Talking with John Jass about designing the cross for the Chapel on the Beach
In his role as Camp caretaker (1994-2015) John Jass built – and rebuilt – many things at RKD. Those shelving units in Inn rooms? John. The Wigwam expansion? John. The playground with the sand pit? John. But John isn’t just a builder; he is really an artist who builds. Jass studied art and design in college, specializing in sculpture, then entered a master’s program in landscape architecture. This training left him with a highly developed sense of three-dimensional environments and a clear understanding of what makes for good design. As Caretaker, John’s overall approach to design was that any project needed to reflect or further Camp’s mission. If he built something new, his goal was that it should feel as if it had always been there; it should conform to the existing style and support the principles of Camp. (In fact, John related that his highest compliment as a designer/builder was an unwitting one – he was sitting with a guest in the Round Up when the guest asked when the Wigwam renovations would happen. In reality, the renovation had ALREADY happened, and John took it as a compliment that the guest hadn’t noticed!)
Jass’ design skills are evident throughout the entire Chapel on the Beach, where he chose materials and textures that would blend into the environment, creating a space that feels integrated into the landscape. Every element was carefully considered, and that same care went into his design of the Chapel cross. John stated that the cross project was the first time he created something for RKD without any artistic constraints, which was a daunting task. A cross is an ancient symbol laden with meaning, and John wanted this cross to be appropriately meaningful for its setting on the lakefront at Camp Arcadia.
Good designers approach projects purposefully, first about what message or theme they would like to convey, then about how to articulate that message using the various elements of design. John’s theme was that the cross is an “intersection of opposites” – a paradoxical place where competing ideas come together in both figurative and literal ways. (For example, the crossed beams can represent the literal incarnation of Jesus Christ: the place where God (vertical bar) and humans (horizontal bar) meet.) Many theologians and artists have explored these contradictions, noting that the cross simultaneously represents death AND life, humanity AND divinity, ugliness AND beauty, sin AND redemption.

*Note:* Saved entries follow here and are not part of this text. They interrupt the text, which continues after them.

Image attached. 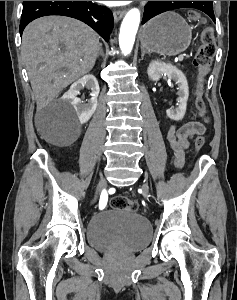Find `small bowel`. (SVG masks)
Masks as SVG:
<instances>
[{
	"label": "small bowel",
	"instance_id": "c3829d8e",
	"mask_svg": "<svg viewBox=\"0 0 237 300\" xmlns=\"http://www.w3.org/2000/svg\"><path fill=\"white\" fill-rule=\"evenodd\" d=\"M204 133V126L198 121H188L180 126L172 125L167 133V139L175 151V166L181 168L184 163V150L190 145V140Z\"/></svg>",
	"mask_w": 237,
	"mask_h": 300
}]
</instances>
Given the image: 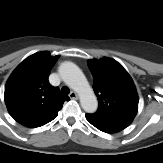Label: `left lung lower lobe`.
Instances as JSON below:
<instances>
[{
	"mask_svg": "<svg viewBox=\"0 0 163 163\" xmlns=\"http://www.w3.org/2000/svg\"><path fill=\"white\" fill-rule=\"evenodd\" d=\"M85 116L89 123H91L97 129L106 133L119 132L131 124V122L128 121L97 119L91 117L88 114H86Z\"/></svg>",
	"mask_w": 163,
	"mask_h": 163,
	"instance_id": "left-lung-lower-lobe-1",
	"label": "left lung lower lobe"
}]
</instances>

Jass wanted to create a cross that incorporated and depicted those paradoxes.
He started with materials. He knew that he wanted to incorporate natural elements, as nature is an important part of the RKD experience and evokes feelings of God. Wood was the natural choice. But there also needed to be a manufactured element, representing the opposite. He decided on metal. Once the elements were in place, he grappled with the design. He continued the idea of opposites not just with materials, but structure. A traditional wooden cross is heavy and solid; what if his was the opposite? What if the wood, which is traditionally sanded and planed, was left rough? What if the metal, which is often rigid and straight, was curved and graceful? What if the metal “human” elements worked in harmony with the wooden “God” elements, creating a cross that was actually substantial but seemed light? What if it was the most important visual element of the space, but also allowed one to see through it to the beauty beyond? And, most ironically – what if this “intersection of opposites” had no intersection at all?

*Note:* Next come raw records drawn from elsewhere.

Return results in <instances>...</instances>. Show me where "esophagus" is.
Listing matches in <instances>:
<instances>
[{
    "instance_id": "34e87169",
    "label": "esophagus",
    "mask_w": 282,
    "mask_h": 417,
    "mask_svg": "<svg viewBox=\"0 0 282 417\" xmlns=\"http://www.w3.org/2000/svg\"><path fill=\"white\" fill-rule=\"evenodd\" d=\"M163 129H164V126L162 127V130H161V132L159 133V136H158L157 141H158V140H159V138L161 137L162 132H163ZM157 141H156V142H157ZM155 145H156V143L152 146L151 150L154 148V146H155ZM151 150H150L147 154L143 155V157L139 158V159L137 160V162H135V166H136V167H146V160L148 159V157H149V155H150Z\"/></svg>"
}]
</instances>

This is what Jass designed. While the cross appears harmonious overall, it is actually irregular all over. The beams are different lengths and retain their individual knots. The metal arms are not the same length throughout. Instead of heavy planks, he used slender tree trunks for the beams and made them seem even lighter by “suspending them” from a metal framework with a generous amount of visual space between them. Where the beams would usually intersect, Jass created a space instead. But if there was no intersection, how would the cross work structurally?

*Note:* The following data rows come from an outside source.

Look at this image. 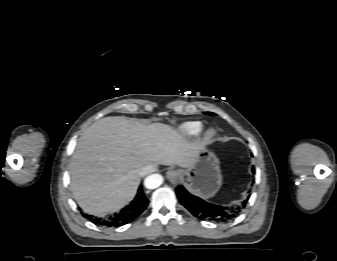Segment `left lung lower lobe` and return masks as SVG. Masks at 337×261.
I'll list each match as a JSON object with an SVG mask.
<instances>
[{
	"instance_id": "1",
	"label": "left lung lower lobe",
	"mask_w": 337,
	"mask_h": 261,
	"mask_svg": "<svg viewBox=\"0 0 337 261\" xmlns=\"http://www.w3.org/2000/svg\"><path fill=\"white\" fill-rule=\"evenodd\" d=\"M252 172L255 173L254 168ZM180 203L196 218L207 221L227 222L234 219L245 207L249 196L234 206H221L205 202L190 194L183 186L176 188Z\"/></svg>"
}]
</instances>
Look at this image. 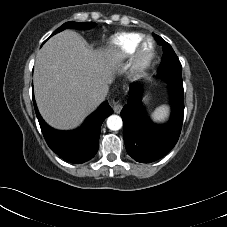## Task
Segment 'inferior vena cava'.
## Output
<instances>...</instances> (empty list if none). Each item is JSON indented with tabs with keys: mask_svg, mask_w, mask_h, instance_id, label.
Wrapping results in <instances>:
<instances>
[{
	"mask_svg": "<svg viewBox=\"0 0 227 227\" xmlns=\"http://www.w3.org/2000/svg\"><path fill=\"white\" fill-rule=\"evenodd\" d=\"M107 95L105 90L96 91L93 93L92 98L96 103L102 102Z\"/></svg>",
	"mask_w": 227,
	"mask_h": 227,
	"instance_id": "obj_1",
	"label": "inferior vena cava"
}]
</instances>
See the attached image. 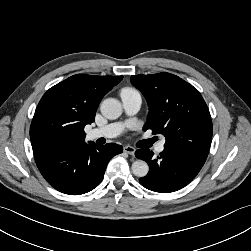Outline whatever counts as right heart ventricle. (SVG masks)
<instances>
[{
  "label": "right heart ventricle",
  "mask_w": 251,
  "mask_h": 251,
  "mask_svg": "<svg viewBox=\"0 0 251 251\" xmlns=\"http://www.w3.org/2000/svg\"><path fill=\"white\" fill-rule=\"evenodd\" d=\"M133 92H137V91H135V90L132 89V88H124V89L122 90V93H133Z\"/></svg>",
  "instance_id": "e07e8e85"
}]
</instances>
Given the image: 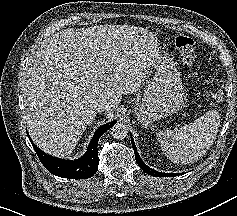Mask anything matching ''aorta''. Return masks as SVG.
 Listing matches in <instances>:
<instances>
[{
	"instance_id": "762f6f07",
	"label": "aorta",
	"mask_w": 237,
	"mask_h": 216,
	"mask_svg": "<svg viewBox=\"0 0 237 216\" xmlns=\"http://www.w3.org/2000/svg\"><path fill=\"white\" fill-rule=\"evenodd\" d=\"M128 128L127 126L122 122H117L113 125L111 128V135L116 140H123L128 135Z\"/></svg>"
}]
</instances>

The answer would have to be in the metal framework. He started experimenting with the materials, drawing different shapes on the floor of his workshop. At one point, he saw he’d drawn two ovals, and he stopped. This was the solution. The wooden pieces would be connected to the metal framework by two ovals, providing both support and symbolism. Looking at the cross, you can just see the two nested “eggs” surrounding the cross. These eggs can represent resurrection, or creation, or our spiritual journey from a small, human understanding of God to a larger egg of greater understanding. John also intentionally made the wooden arms extend past the metal framework to suggest both that God is greater than humans and to depict God reaching out to us, stretching beyond our capabilities. Jass knew this design was inspired when he saw something there that he hadn’t even intended: in the negative space formed in the center of the design emerged a new, small cross, bounded by the metal oval and incorporating the edges of the wooden bars.
The result is an ethereal cross which allows the viewer to behold at once the splendor of Lake Michigan and the peculiar beauty of the cross and all it symbolizes. You can see God through it, within it, and around it, and the more I look, the more inspired I feel. I hope the next time you are at Camp you take a moment to reflect at the foot of the cross – not to revere its creator, but our Creator, who has blessed folks like John with the ability to reflect the very mystery and magnitude of God within the art they create.